08 outubro 2018

Brasil em Transe: necropsia do primeiro turno

08/10/2018


- Bolsonaro venceu porque encarna o candidato anti-sistema, ao personificar o sentimento "contra tudo que está aí". entretanto, ninguém melhor do que Bolsonaro para representar o que há de pior na classe dominante no Brasil;

- as Eleições de 2018 marcam a obsolescência da TV e das pesquisas eleitorais como arma de manipulação da população, função agora executada com mais alcance e eficácia por um processamento online através das redes sociais e dos aplicativos de troca de mensagem;

- o mito Bolsonaro é uma bolha de pós verdade mantida inflada por um fluxo incessante de fake-news. mas todas as bolhas são infladas apenas para virem a estourar. e como Bolsonaro não passa da representação mais genuína de "tudo que está aí", seu governo está fadado a ser mais um estelionato eleitoral, aprofundando a crise de representação e encurralando o Brasil no beco sem saída da via institucional;

- por sua vez Haddad não pode, e não quer vir a ser, o candidato anti sistema. tanto por se recusar a fazer a crítica do Lulismo como pela insistência em se manter disponível para um pacto com a classe dominante;

- a principal crítica a ser feita ao Lulismo não é seu envolvimento com a corrupção sistêmica brasileira, e intrínseca ao Capitalismo, e sim o abandono da organização pela base e a despolitização da população, com o consequente esvaziamento dos movimentos sociais;

- a insistência do Lulismo, e de Haddad, num pacto com a classe dominante é um sonho impossível. longe de estarmos num período de expansão, o atual ciclo de "ajustes" e contração do Capitalismo globalizado implica numa imediata e violenta espoliação da renda, do patrimônio e dos direitos coletivos;

- os mitos Lula e Bolsonaro, assim como seus seguidores, são em vários aspectos equivalentes, dominados por um forte componente irracional avesso a toda e qualquer crítica. ambos exigem a figura da liderança salvadora, que, de fora para dentro e de cima para baixo, conceda à sociedade uma solução mágica para livrá-la de seus dilemas e demandas;

- não há nenhuma solução mágica para os nossos problemas. ninguém irá resolvê-los a não ser nós mesmos, através de nossa luta coletiva e organizada;

- o sistema de poder está ruindo. em seu vácuo surgem os fenômenos bizarros e as criaturas monstruosas, como um dos sintomas mórbidos da reorganização política da classe dominante. Bolsonaro e suas crias são a primeira ninhada deste processo, o qual neles não se completa pois a cadela do fascismo está sempre no cio;

- a Esquerda continua perdida no tempo e no espaço, como se ainda vivêssemos em 2002 e fosse viável uma reedição de Lulinha Paz e Amor e sua "Carta aos Banqueiros Brasileiros".

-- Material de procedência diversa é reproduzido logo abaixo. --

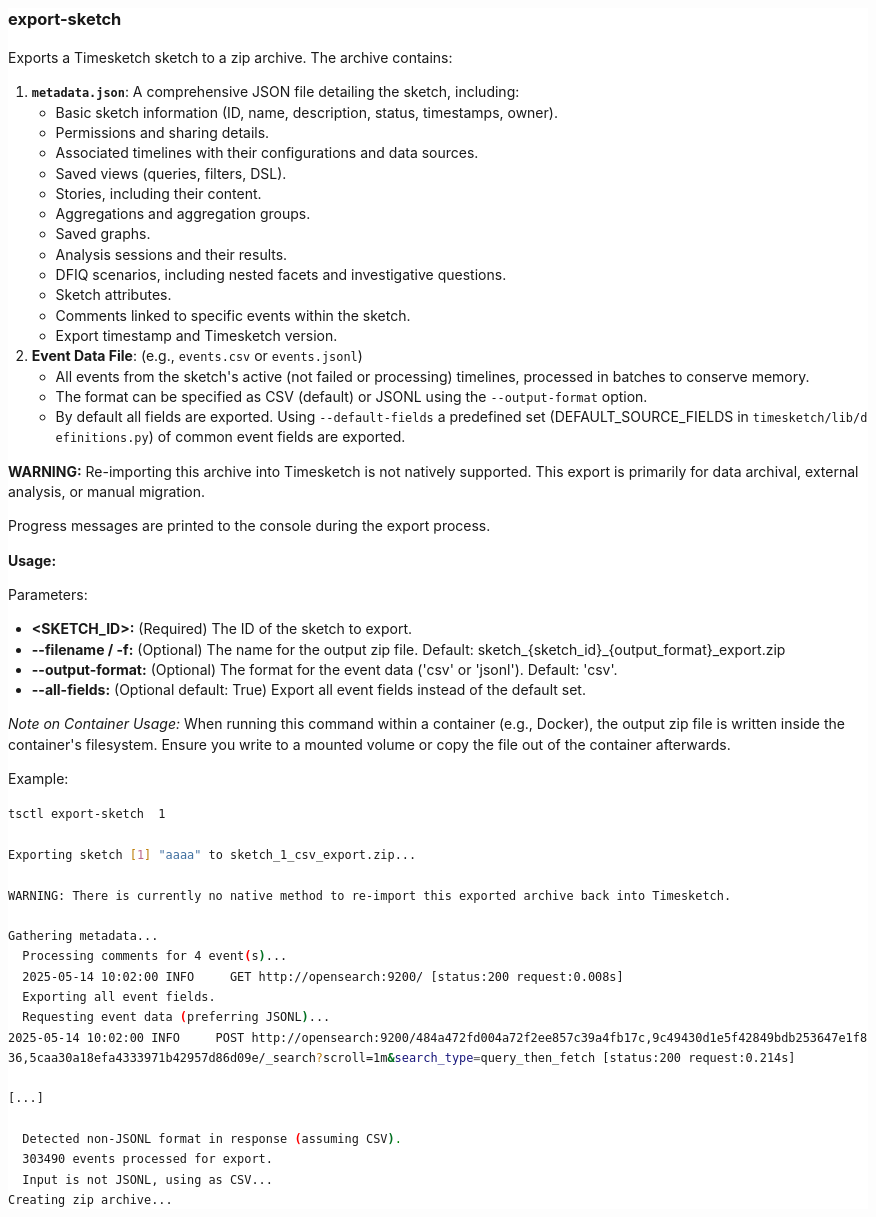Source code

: ### export-sketch

Exports a Timesketch sketch to a zip archive. The archive contains:

1.  **`metadata.json`**: A comprehensive JSON file detailing the sketch, including:
    *   Basic sketch information (ID, name, description, status, timestamps, owner).
    *   Permissions and sharing details.
    *   Associated timelines with their configurations and data sources.
    *   Saved views (queries, filters, DSL).
    *   Stories, including their content.
    *   Aggregations and aggregation groups.
    *   Saved graphs.
    *   Analysis sessions and their results.
    *   DFIQ scenarios, including nested facets and investigative questions.
    *   Sketch attributes.
    *   Comments linked to specific events within the sketch.
    *   Export timestamp and Timesketch version.
2.  **Event Data File**: (e.g., `events.csv` or `events.jsonl`)
    *   All events from the sketch's active (not failed or processing) timelines, processed in batches to conserve memory.
    *   The format can be specified as CSV (default) or JSONL using the `--output-format` option.
    *   By default all fields are exported. Using `--default-fields` a predefined set (DEFAULT_SOURCE_FIELDS in `timesketch/lib/definitions.py`) of common event fields are exported.

**WARNING:** Re-importing this archive into Timesketch is not natively supported. This export is primarily for data archival, external analysis, or manual migration.

Progress messages are printed to the console during the export process.

**Usage:**

Parameters:

* **<SKETCH_ID>:** (Required) The ID of the sketch to export.
* **--filename / -f:** (Optional) The name for the output zip file. Default: sketch_{sketch_id}_{output_format}_export.zip
* **--output-format:** (Optional) The format for the event data ('csv' or 'jsonl'). Default: 'csv'.
* **--all-fields:** (Optional default: True) Export all event fields instead of the default set.

*Note on Container Usage:* When running this command within a container (e.g., Docker), the output zip file is written inside the container's filesystem. Ensure you write to a mounted volume or copy the file out of the container afterwards.

Example:

```bash
tsctl export-sketch  1

Exporting sketch [1] "aaaa" to sketch_1_csv_export.zip...

WARNING: There is currently no native method to re-import this exported archive back into Timesketch.

Gathering metadata...
  Processing comments for 4 event(s)...
  2025-05-14 10:02:00 INFO     GET http://opensearch:9200/ [status:200 request:0.008s]
  Exporting all event fields.
  Requesting event data (preferring JSONL)...
2025-05-14 10:02:00 INFO     POST http://opensearch:9200/484a472fd004a72f2ee857c39a4fb17c,9c49430d1e5f42849bdb253647e1f836,5caa30a18efa4333971b42957d86d09e/_search?scroll=1m&search_type=query_then_fetch [status:200 request:0.214s]

[...]

  Detected non-JSONL format in response (assuming CSV).
  303490 events processed for export.
  Input is not JSONL, using as CSV...
Creating zip archive...
```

- os dias mais difíceis ainda nem começaram...

p.s.:

hoje na chegada ao Rio de Janeiro, foi assustador se deparar com uma cidade inusitadamente deserta.

desde a Dutra, passando pela Linha Vermelha, Francisco Bicalho, Presidente Vargas. nenhum engarrafamento e pouco movimento.

Centro, Bairro de Fátima, Ipanema, Botafogo, Laranjeiras, por todo lado pouca gente e pouco trânsito.

indagando a algumas pessoas, inclusive moradores de subúrbios e periferia, a percepção era a mesma: pontos de ônibus e comércio vazios.

além disto, uma atmosfera lúgubre, com a chuva fina e vento constante, criava um clima de enterro por toda parte.

alarmado, cogitei do que poderia se tratar: já teriam matado a viadagem toda? as mulheres teriam sido reconduzidas para a cozinha? os negros para a senzala?

as pessoas estão deprimidas e com medo. com muito medo. à beira da síndrome de pânico.

agora à noite, pouco antes de postar o texto acima, começo a escutar uma gritaria. o som reverberava vindo das ruas abaixo. a palavra de ordem se ouvia nitidamente: "#EleNão!".

vozes da juventude, percorrendo os quarteirões, soltando morteiros e angariando adesões.

por alguns minutos, a atmosfera de velório se dissipou em perspectiva de luta.

ir ao combate sem temer. ousar lutar, ousar vencer. somente a luta muda a vida! unidos somos muito mais fortes!